Why would First Amendment protections apply to adult films, but not to the theatre? Is the videography of penises due more protection under the First Amendment than is the traveling off-off-Broadway musical production, “David Berkowitz’s Spontaneous Combustion Follies and Incendiary Revue?”

I’ve always wanted to use that last line. At least since I thought of it a few moments ago.

We’re talking about state governments here, not federal, right? Because many states already disallow making porn movies entirely. If they can completely prohibit an activity, then surely they can also allow it, but only subject to certain conditions.

On the other hand, they could reasonably ban the use of live ammo while filming.

Obscenity law is a complete clusterfuck, and I’d argue pretty much unconstitutional itself. But yes, you are right, most porn isn’t found to be obscene under current law. What I find interesting is that I don’t see how you could do this with current obscenity laws - nothing is obscene when made, as one of the prongs of the obscenity test is the standards of the community concerned, and that happens when it is distributed. As long as the act itself isn’t illegal (animals/kids), you can film anything you want. It is only when you come to market it you can get into trouble. I don’t think it would be possible to argue that sex with condoms isn’t obscene, and sex without condoms is, especially given that the jurisdictions the Feds decide to use to bring obscenity cases and wisely and responsibly spend our money tend to be the most socially conservative ones, and therefore more likely to be anti-contraceptive use.

I guess you could make an argument that using condoms in porn adds an educational element otherwise absent, which would remove one of the other prongs of the obscenity test (no artistic/scientific/educational merit from memory). But I really don’t see that as flying either.
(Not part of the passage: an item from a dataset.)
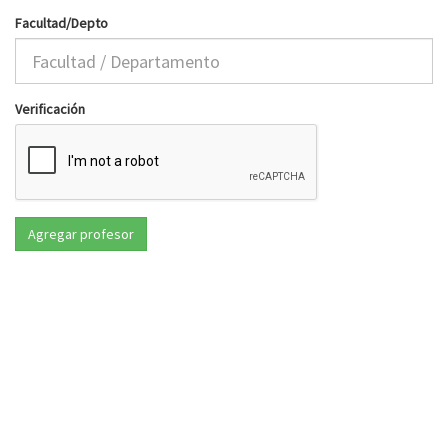
Facultad/Depto
Verificación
Unfortunately, it would reduce suck the raison d’être out of “money shots”, and the profitability of porn along with it. Based on my porn viewing experience, any starlet that makes it all the way through the picture without a pearl necklace leaves the viewer hanging, so to speak.

That seems to lay out a pretty strong First Amendment claim.

Could they? It seems to me that they could only ban the use of live ammo while filming in places where nobody is allowed to use live ammo. No equivalent situation exists for having sex without a condom.

I had to get a TB shot and all kinds of immunizations before I started working in the school district.

If the government can regulate safety issues in other industries, I don’t see why not.